Tuesday (7/13) Higgs Dataset Response
(1)Describe the dataset. What type of variable is the target? How many features are being used? How many observations are in the training dataset? How many are used in the validation set?
- The Higgs Dataset is a very large dataset, containing billions of data points. This is a much smaller snapshot of that that has 11,000,000 examples, each of which have 28 features. 1,000 samples are used in the validation dataset, and 10,000 are used in the training dataset. The target is a continuous variable.
(2) How did each of the four models perform (tiny, small, medium and large)? Which of the four models performed the best? Which ones performed the worst? Why in your estimation did certain models perform better? Produce a plot that illustrates and compares all four models.

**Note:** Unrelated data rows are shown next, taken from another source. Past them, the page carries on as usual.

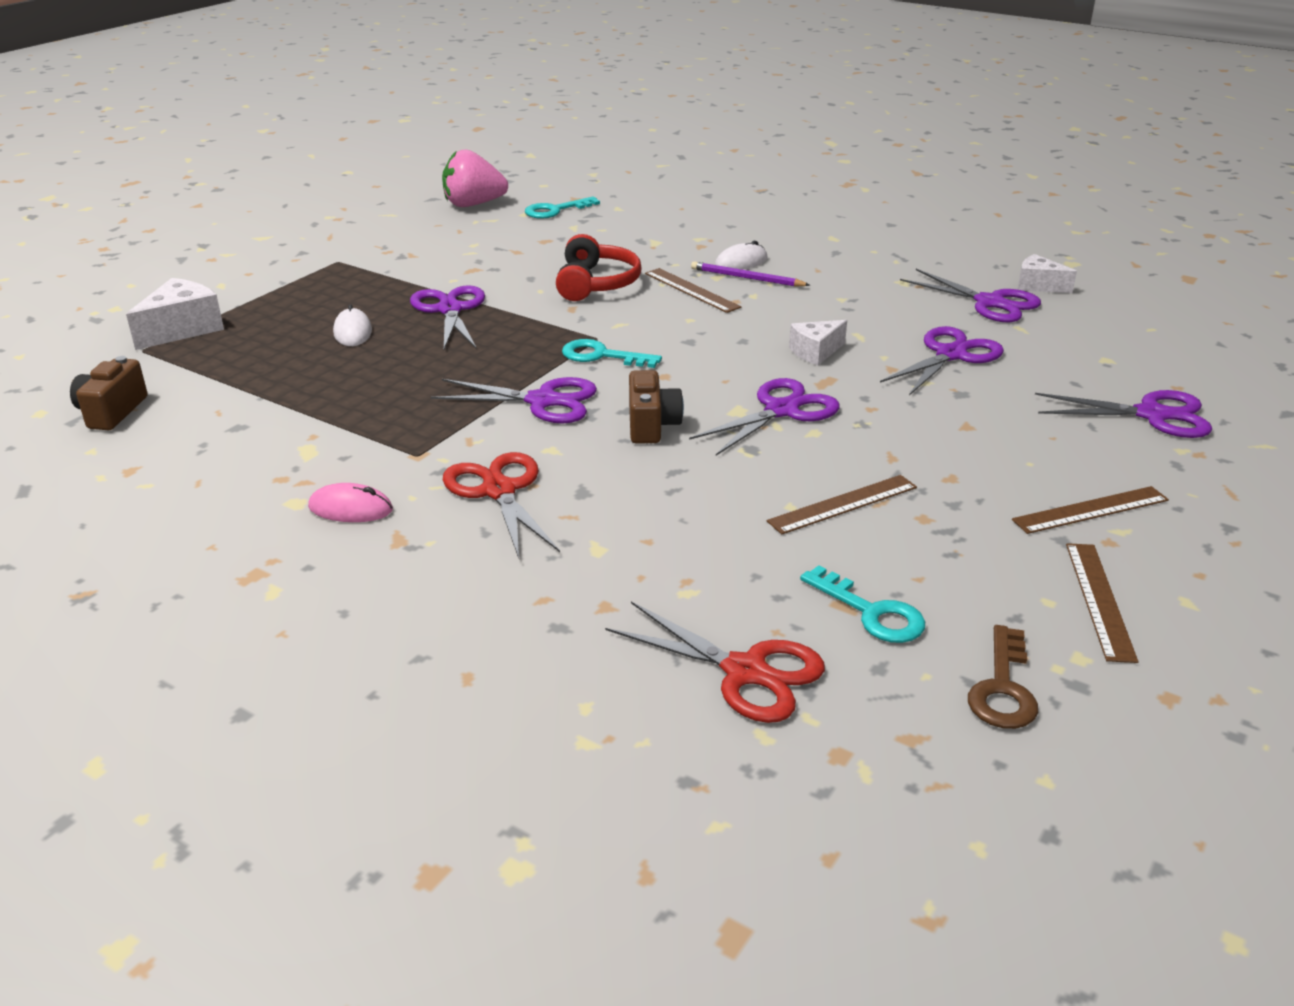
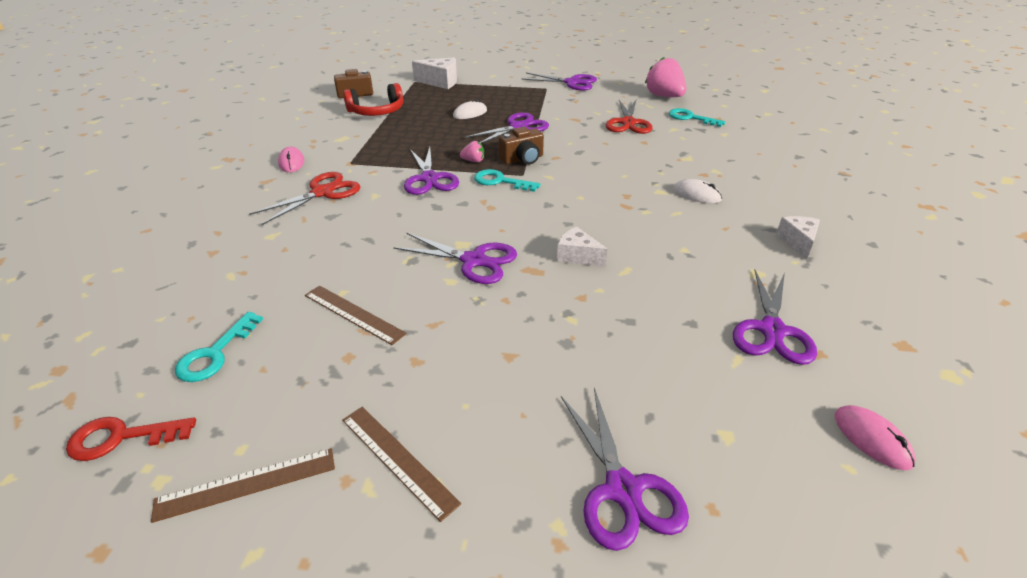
camera: 65 degrees right, 5 degrees up
(522, 361) = (473, 161): none -> pink strawberry
(596, 284) = (598, 155): red headphones -> red headphones (377, 111)
(602, 356) = (500, 181): turquoise key -> turquoise key turned 60 degrees counterclockwise
(651, 425) = (422, 218): brown camera -> brown camera (522, 159)
(691, 290) = (626, 187): brown ruler -> none
(745, 671) = (147, 314): red scissors -> red scissors (628, 123)
(746, 278) = (672, 202): purple pencil -> none
(950, 355) = (636, 324): purple scissors -> purple scissors (572, 82)
(1003, 688) = (121, 437): brown key -> red key
(1038, 286) = (854, 358): white cheese -> white cheese (797, 242)
(1126, 312) = (872, 439): none -> pink mouse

- In regards to overfitting, the larger the model was the more overfit it tended to be. The tiny model had very little issues with being overfit, as can be seen on the plot below. A similar trend can be seen in the small model, except it veers off in the end giving it some slight issue with fit. The medium and large models are both very overfit as they have the train and test data go in opposite direction in relation to binary crossentropy. I’m color blind so I’m not 100% sure which line relates to which model, but it can be assumed based on other infromation that the large model is bar far the most overfit. I believe this issue with fit has to do with the model becoming more complicated as it gets larger. This complexity comes with more power in the model which can cause issue if proper constraints are not placed on this power.
(3) Apply regularization, then add a drop out layer and finally combine both regularization with a dropout layer. Produce a plot that illustrates and compares all four models. Why in your estimation did certain models perform better?
- Based on the plot above it appears that all the models performed fairly well except for the dropout model. It also should be noted that there was an odd jump that recovered quickly in what I believe is the L2 model (once again I’m colorblind and the L2 model and tiny model colors look almost the same to me). The best performing model was the combined model. I believe this model did the best due to it combining two different regularization techniques. Combining both works best because it both constrains the model to keep it simple and utilizes dropping out to do a great job of preventing overfitting.
(4) What is an overfit model? Why is it important to address it? What are four different ways we have addressed an overfit model thus far?
-
An overfit model is one that trains too closely to the dataset and if not addressed it can make the model almost useless for predicting future points. That is why an overfit model tends to have a much higher training accuracy than testing/validation accuracy. In this model overfiting has been addressed in several different ways:
(1) L1 regularization: A form of weight regularization that influences weights to move towards 0, in turn simplifying the model.
(2) L2 regularization: Another form of weight regularization that is used more commonly. L2 differs in that it won’t make the weights sparse but instead penalize them, with smaller weights having a penalty that goes to 0.
(3) Dropout: Randomly converts some outputs to zero since features cannot rely on other outputs this helps make sure no features are codependant.
(4) Combination: As mentioned in question 3, this method led to the best model and is simply a combination of L2 and dropout.